If asked, I would have described myself as a pretty casual rugby league fan. Someone who grew up watching it but whose interest had gradually waned over ensuing decades. So it came as something of a shock last week to find myself standing barefoot in the street screaming over a game of football. Clearly dormant passions ran deeper than I’d thought.
My fate was predetermined. At age two, my room was painted in garish blue and gold by dad, the colours of his beloved Parramatta Eels. Baptism by Dulux. Dad grew up near Parramatta, at least. I did not. Although I suspect many Australians know what it’s like to have their football allegiances brainwashed into them at a young age.
Mine turned out to be a somewhat dubious inheritance. The 1986 grand final is the first game of football I can actually remember watching, and it was all downhill from there. Parra have now gone 36 years without a premiership – the longest current NRL drought.
The Eels’ capacity for breaking hearts has become legendary. Abandoning an 18-2 lead with 11 minutes to play against the Bulldogs in the finals in 1998. Being eviscerated by Andrew Johns in the first half of the 2001 grand final. These, however, came in our good years. Far more of the past 36 have been spent in bumbling ineptitude both on and off the field. This is a team who cheated on the salary cap and still finished last.
While I never miss a State of Origin or grand final, my patience for regular-season NRL has eroded over the years. All sports have their patterns but rugby league is particularly repetitive – brutally so, as both teams wrestle for every single metre. And the more I read about on-field concussions the more uneasy I feel about supporting an empire built on sending young men into harm’s way.
But a love of sport defies rational thought – especially for Parramatta fans, as I was reminded last week when a power blackout at home interrupted my preparations for their preliminary final. Another example of the Parra curse? Or the rugby league gods protecting me from myself?
I managed to tether the laptop to my phone, only to find the 4G network jammed. When my wife got home from a stressful 12-hour day just after kick-off, I barely said hello before commandeering her phone on a different network. Success! I forgot to tell her, however. So when she set off 20 minutes later to pick up our daughter from a party (after her 12-hour day … I know) the laptop froze. I froze. Then, like Maika Sivo down the touchline, I dashed out the door in my trackies and bare feet trying to head her off. I was less than a metre from the car running at full pelt when she started to pull away, my frantic waving and yelling failing to attract her attention in the rear view mirror.

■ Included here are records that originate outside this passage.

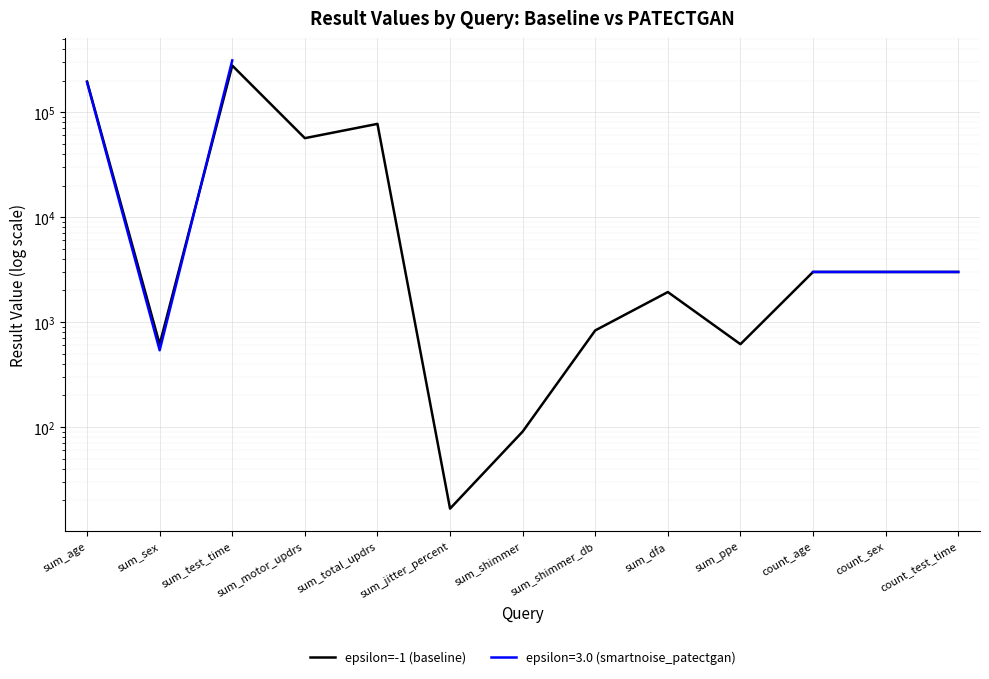

How many interior local valleys (lower than both neighbors) does the data have?

4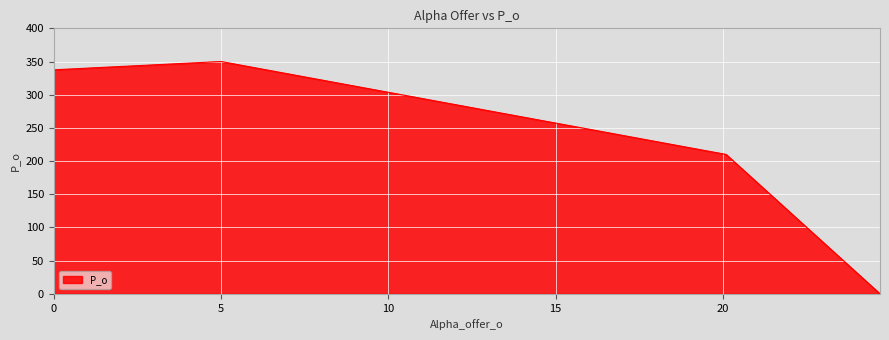

What is the greatest value displayed?

350.0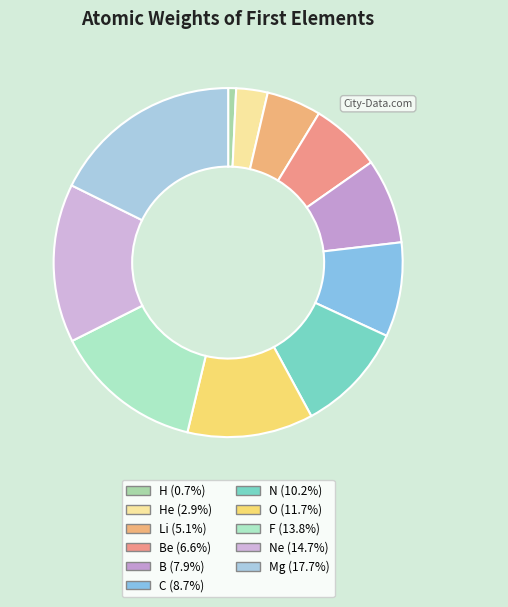

How many segments does this pie chart have?

11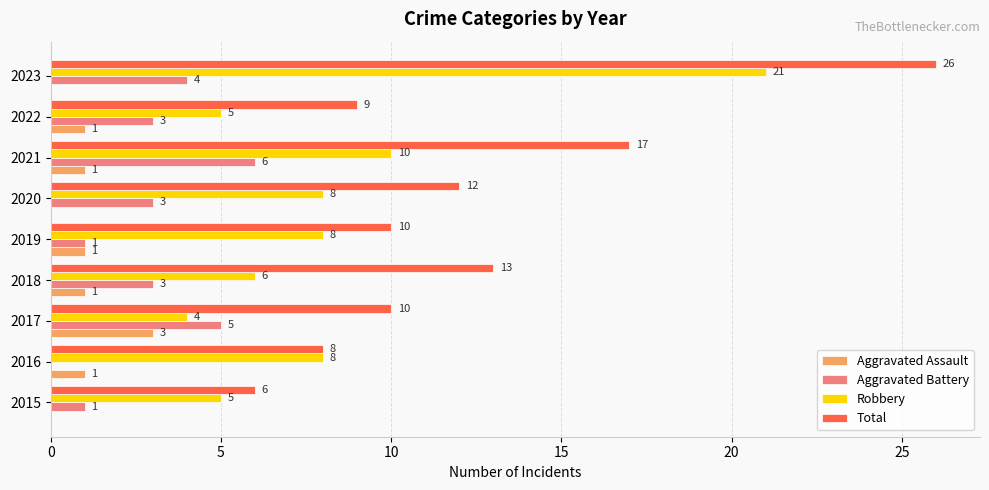

Which series has the largest total across all categories?

Total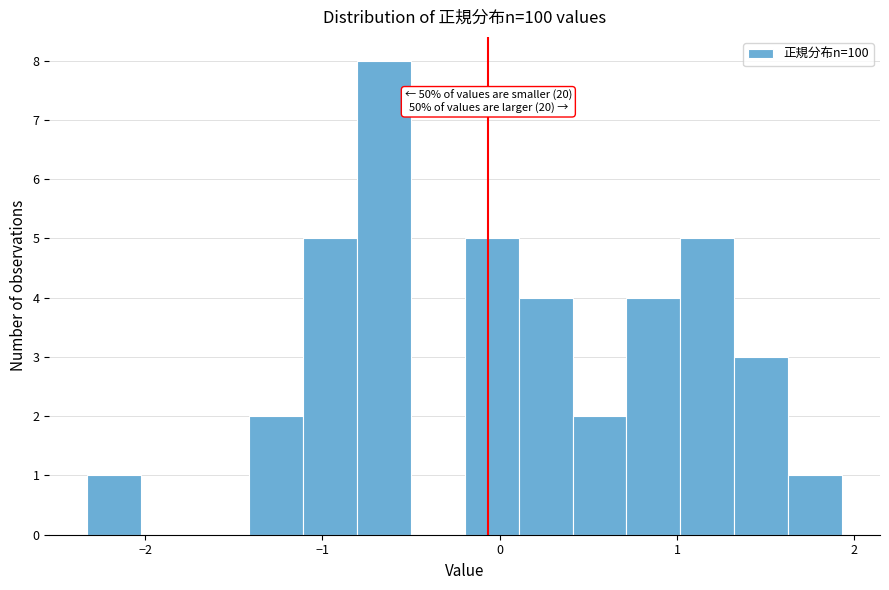

Around what value on the x-axis is the tallest bar? Give the approximate position of its centre, as read against the axis.

-0.7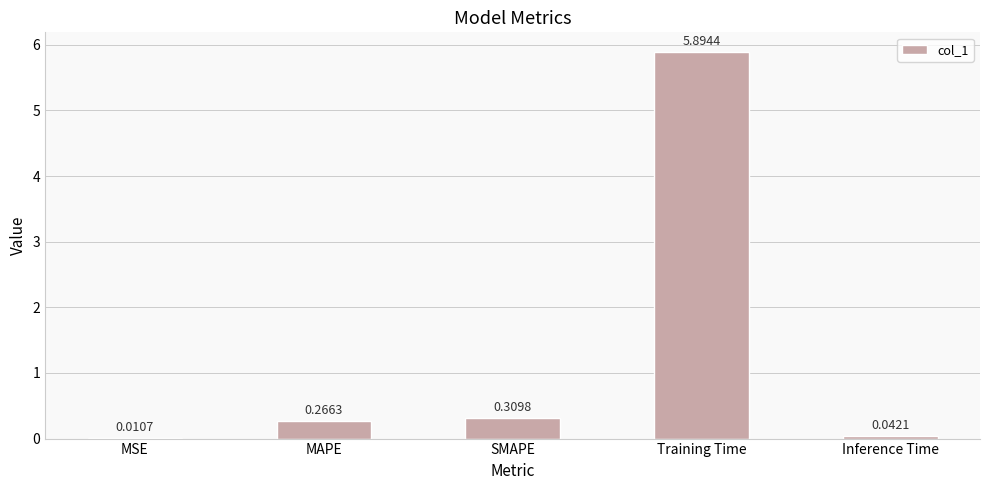

What is the change in value from MAPE to Training Time?

+5.6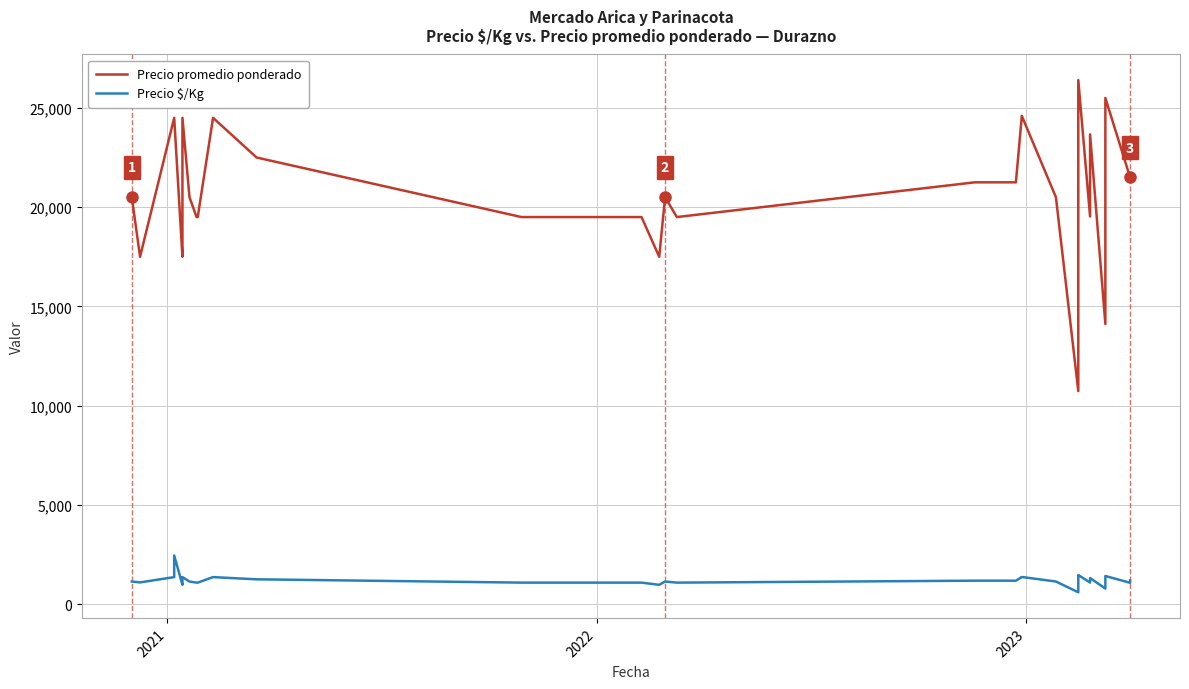

Rank the series by their average value, from lowest to highest.

Precio $/Kg, Precio promedio ponderado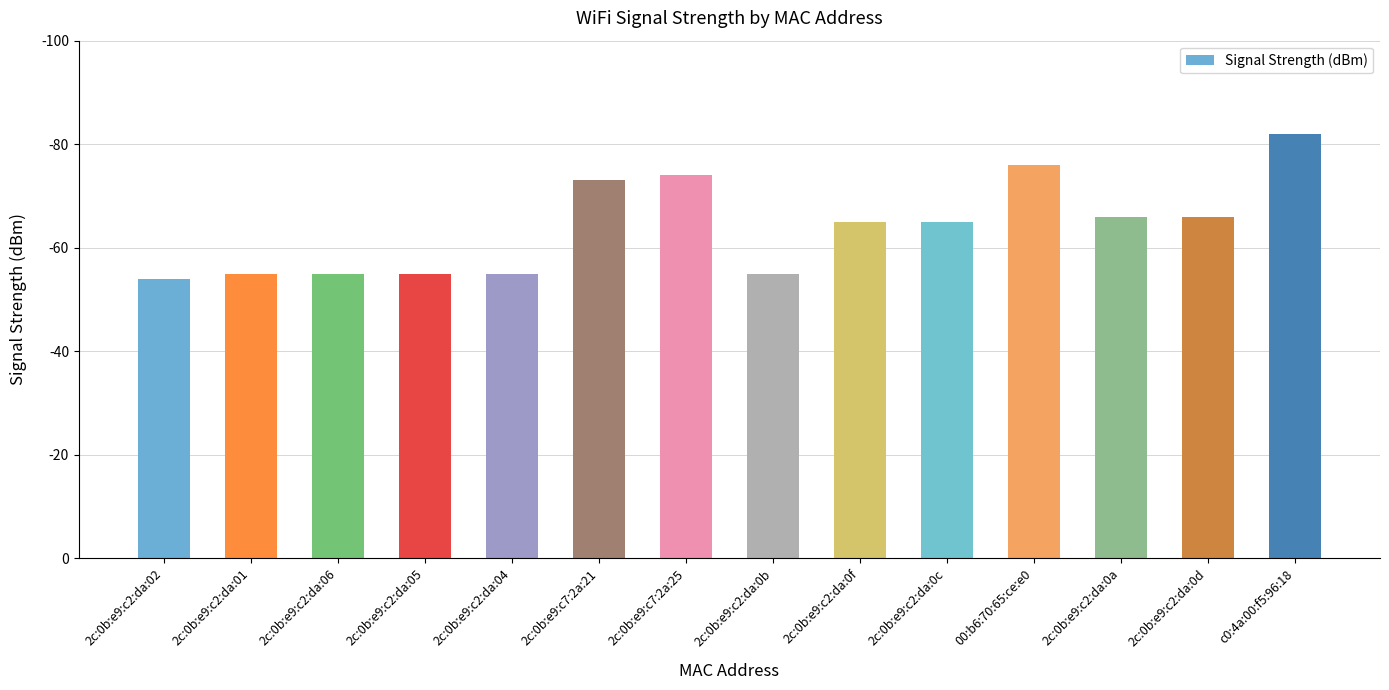

Approximately how many times larger is the value at 2c:0b:e9:c7:2a:21 compared to 2c:0b:e9:c2:da:04?

1.3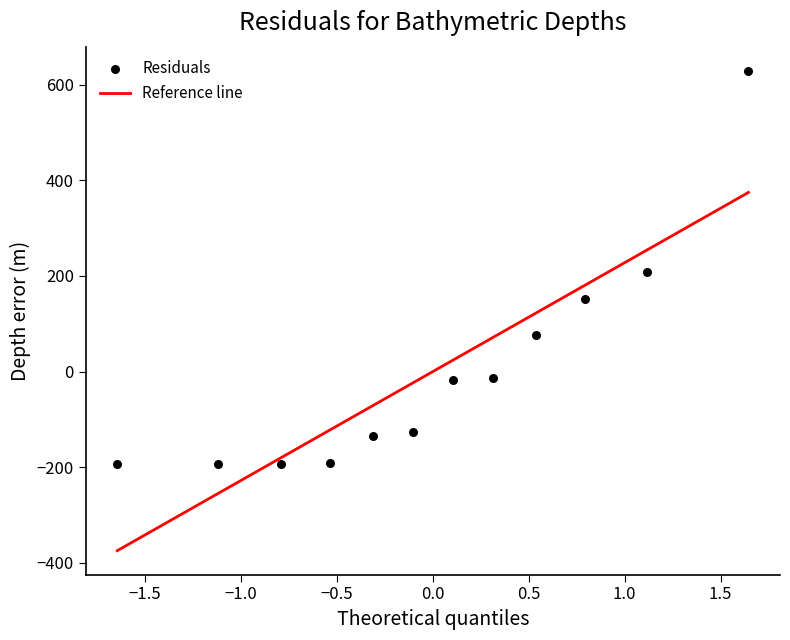

What is the range of Y values (max minus min)?

823.0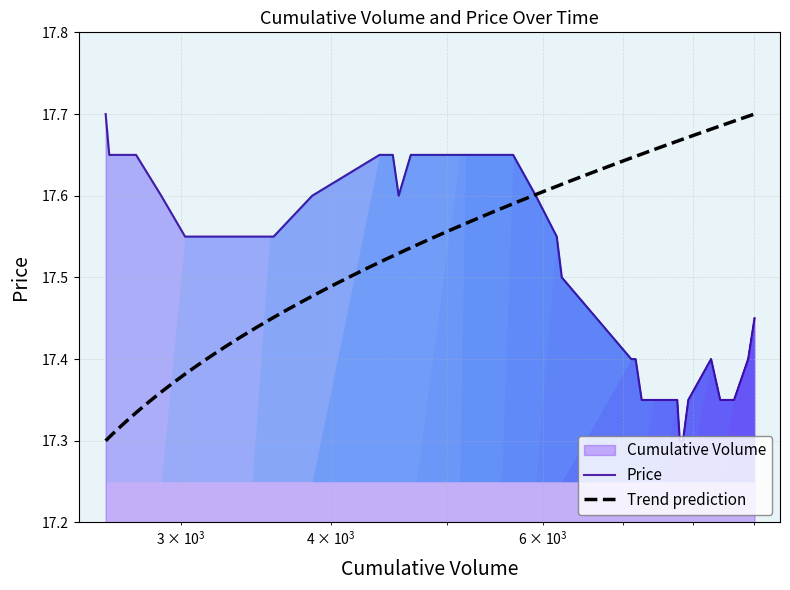

Reading left to right, transcribe all the data shown in this chart.

17.7	17.6	17.6	17.6	17.6	17.6	17.6	17.6	17.6	17.6	17.6	17.6	17.6	17.6	17.6	17.6	17.6	17.6	17.6	17.6	17.6	17.6	17.6	17.5	17.4	17.4	17.4	17.4	17.4	17.4	17.4	17.4	17.3	17.3	17.4	17.4	17.4	17.4	17.4	17.4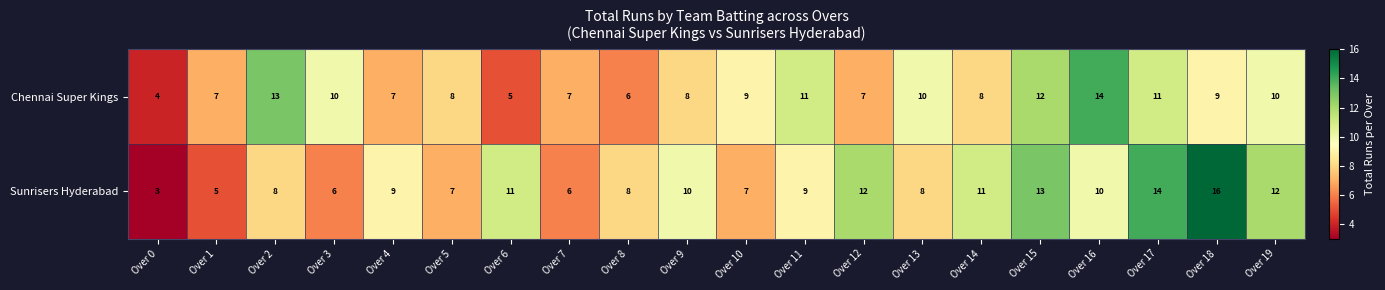

At which label does Chennai Super Kings reach its peak?

Over 16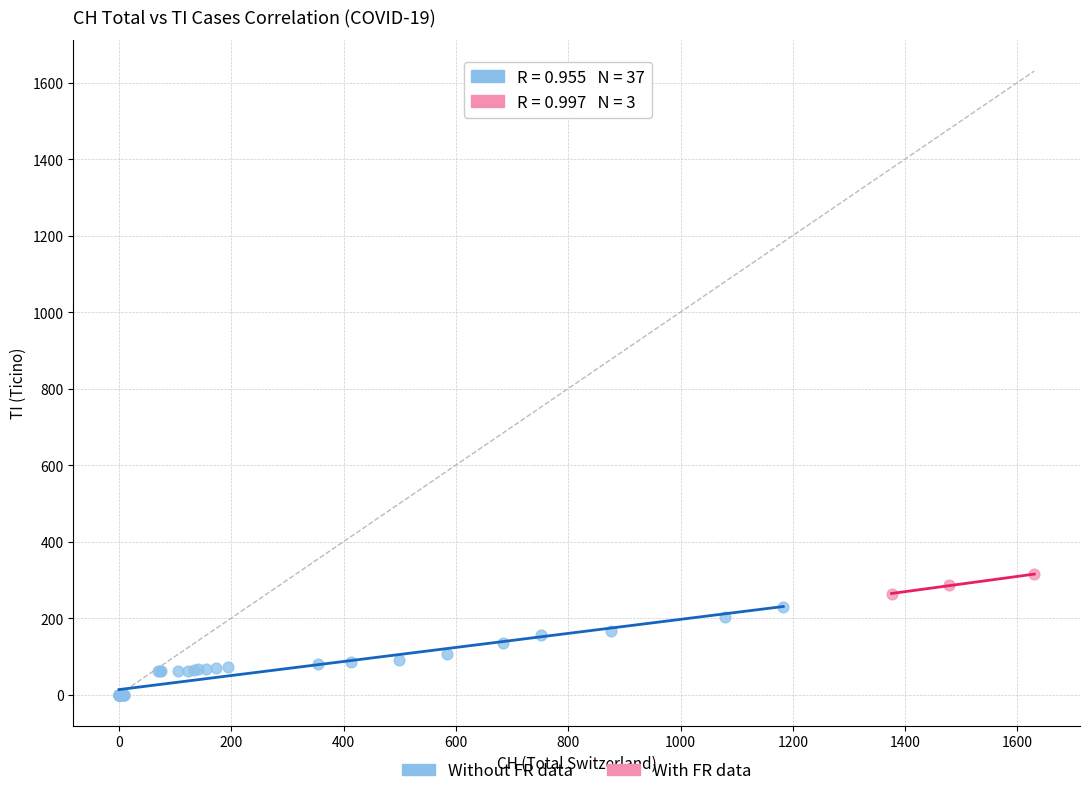

Which series contains the highest Y value?

With FR data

On the third call she picked up and reluctantly returned home, making her late to pick up our eight-year-old girl. I knew my daughter would understand, though. I’ve been brainwashing her about the Eels all season. In fact, I put their last two wins down to the lucky blue and gold bracelet she made me for Father’s Day.
Comedian Jerry Seinfeld once suggested loyalty to any sports team “is pretty hard to justify, because the players are always changing”. “You’re actually rooting for the clothes, when you get right down to it.” Having only been to Parramatta a handful of times, there’s an element of truth to this. It’s difficult to pinpoint why exactly I care about these 17 men in blue and gold, with whom I have very little in common, over 17 men in black with whom I have very little in common.
But as I sat on the edge of my couch in those final five minutes, while the buffering laptop exacerbated my nervous agony, it was clear sport is far more than cheering on a shirt – it is subscribing to a shared experience.
That’s true with friends and family, with whom I started immediately sharing texts once victory was sealed, but also the wider Eels fan base, most of whom I have nothing in common with except 36 years of heartbreak and nagging hope. As Badly Drawn Boy once sang, the joy is not the same without the pain. And nobody does pain quite like Parramatta.
I considered a whirlwind trip to Sydney for the grand final. I’ve got mates headed to the local pub or there’s the annual end-of-season tipping comp party. Ultimately, though, I think I’d prefer to watch the game with dad and my kids, three generations of deluded Eels fans pinning our hopes on an unlikely change of fortune.